Dataset rows

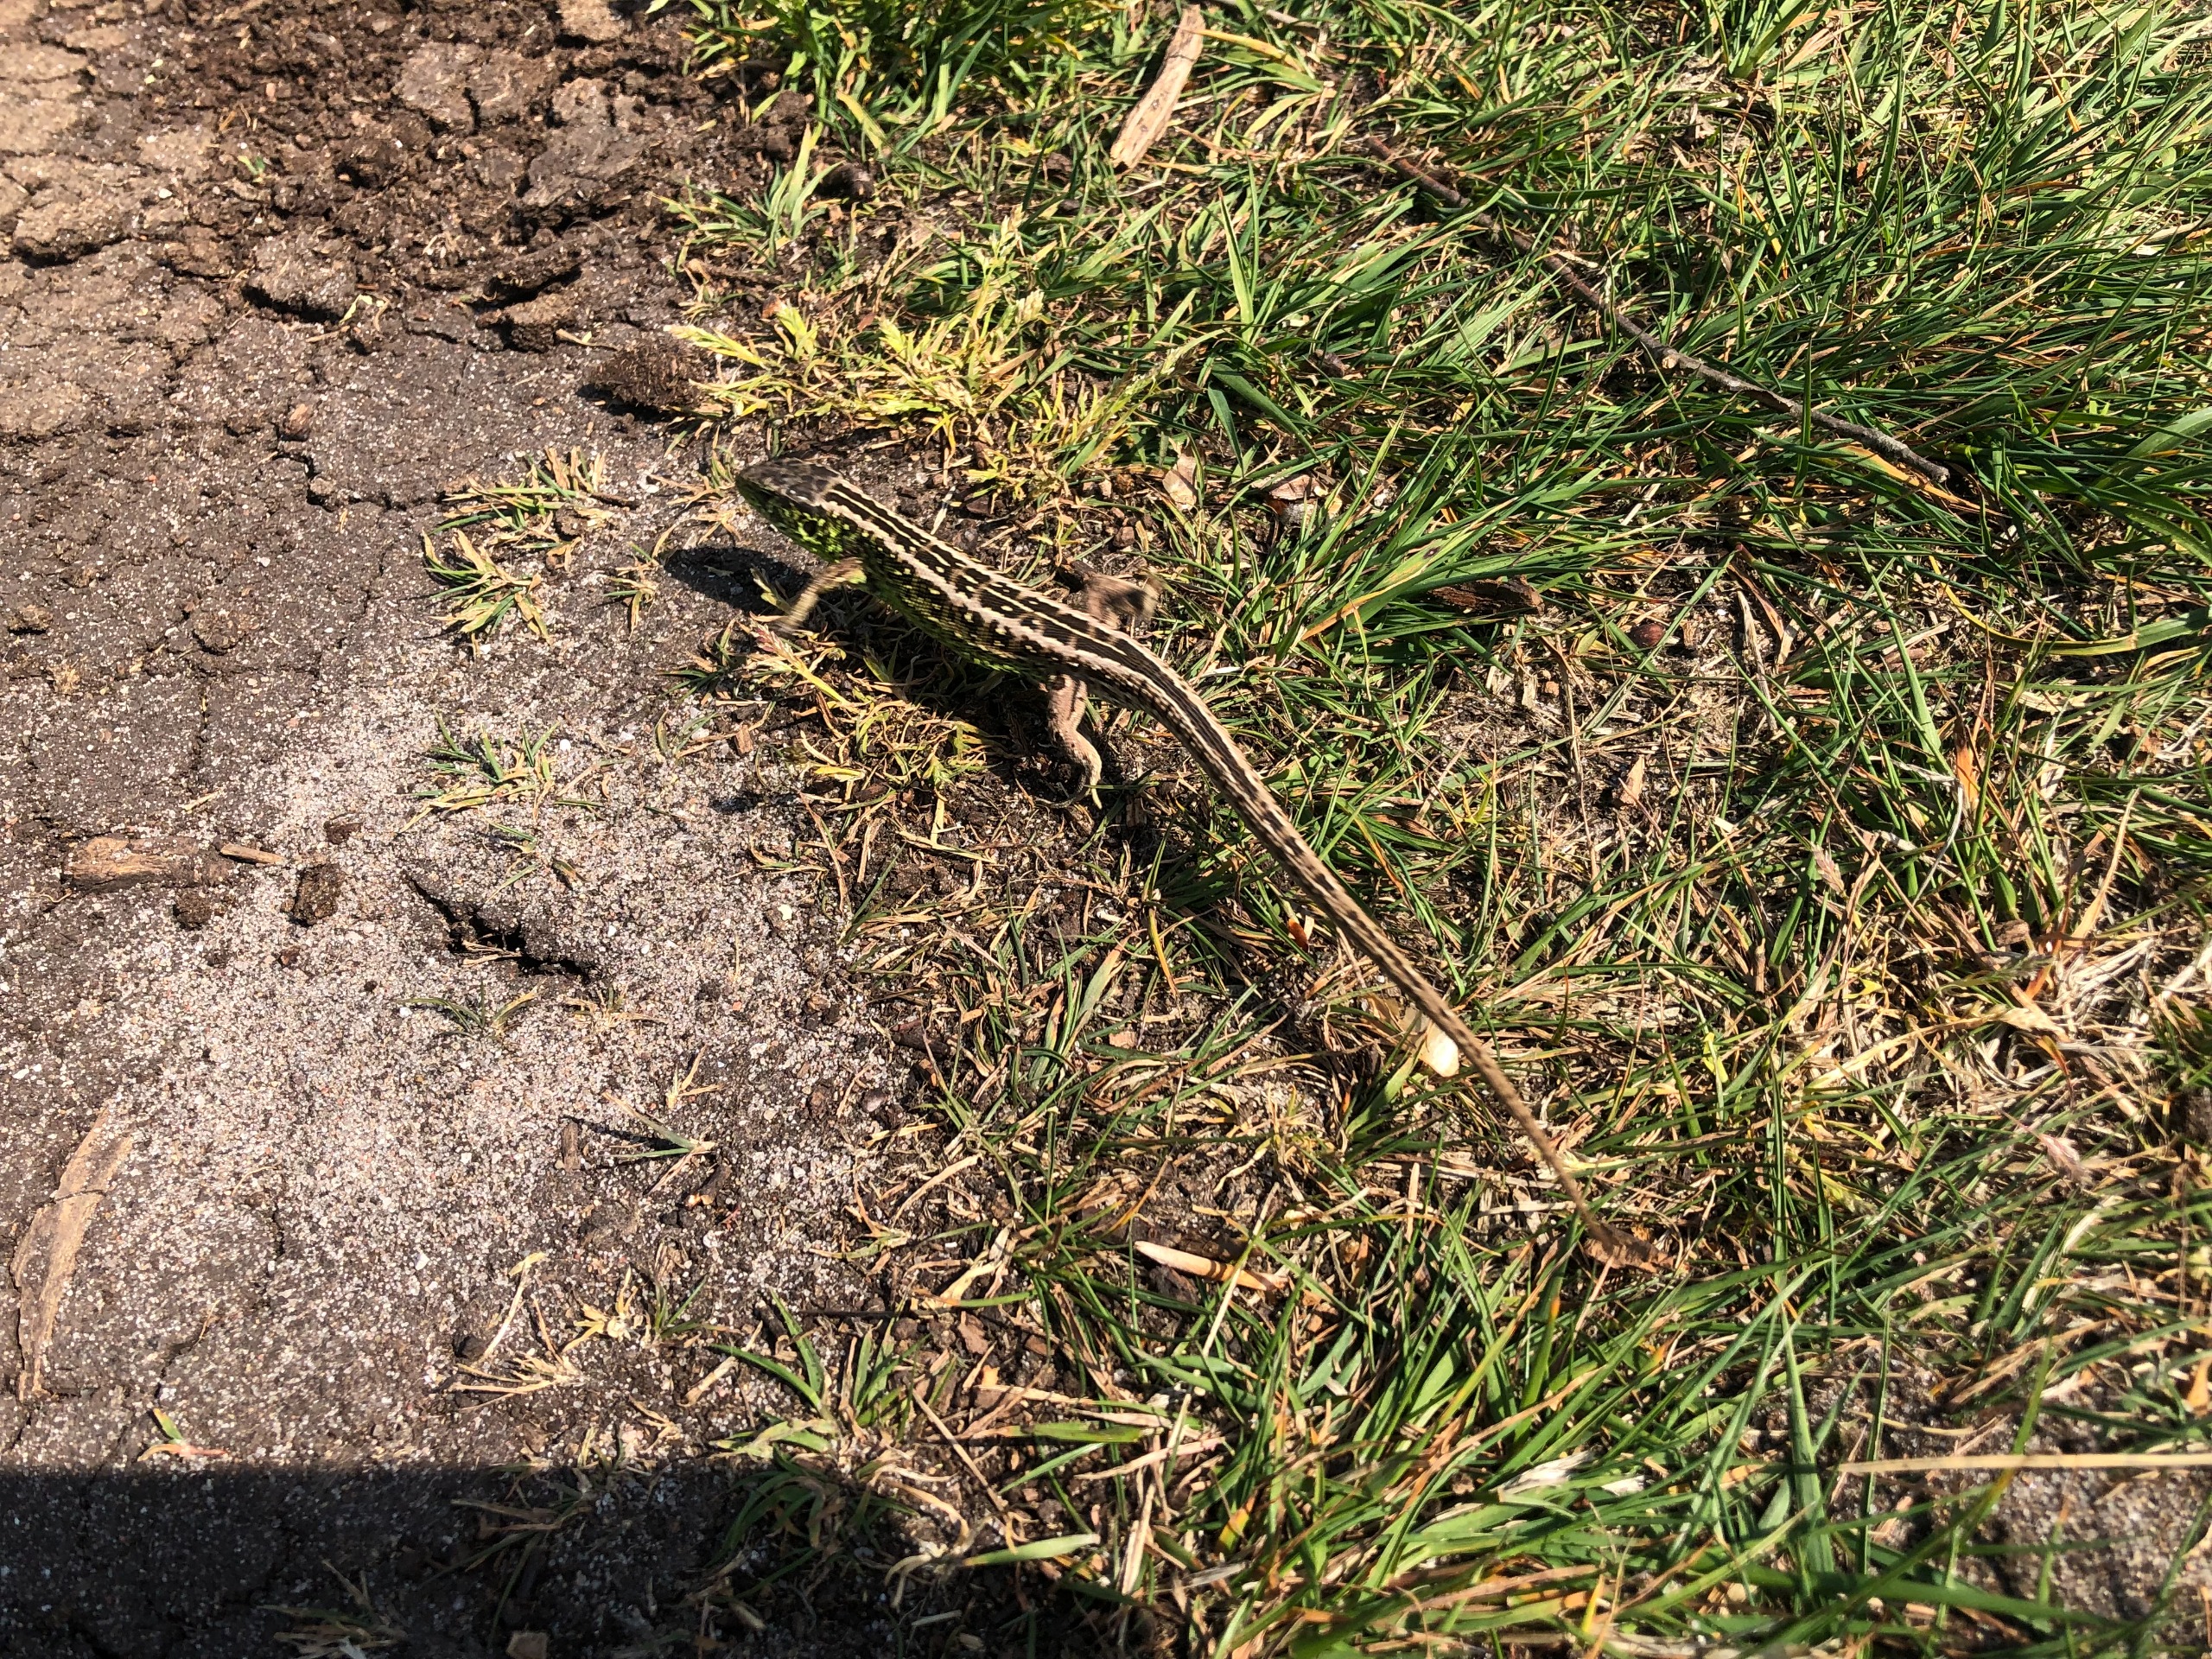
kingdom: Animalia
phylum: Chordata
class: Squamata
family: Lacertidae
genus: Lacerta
==
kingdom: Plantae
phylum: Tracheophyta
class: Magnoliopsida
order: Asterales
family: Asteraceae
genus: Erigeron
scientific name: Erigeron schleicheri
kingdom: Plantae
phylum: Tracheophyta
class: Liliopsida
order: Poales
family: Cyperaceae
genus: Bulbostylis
* * *
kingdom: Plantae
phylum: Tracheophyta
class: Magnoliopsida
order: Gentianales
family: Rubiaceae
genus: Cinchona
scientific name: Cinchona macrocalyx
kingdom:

__SET TASK__
Quote the lines above word for word, covering the stretch from the line containing "genus: Erigeron" through the line containing "genus: Bulbostylis", both included.

__RESULT OF THIS EXERCISE__
genus: Erigeron
scientific name: Erigeron schleicheri
kingdom: Plantae
phylum: Tracheophyta
class: Liliopsida
order: Poales
family: Cyperaceae
genus: Bulbostylis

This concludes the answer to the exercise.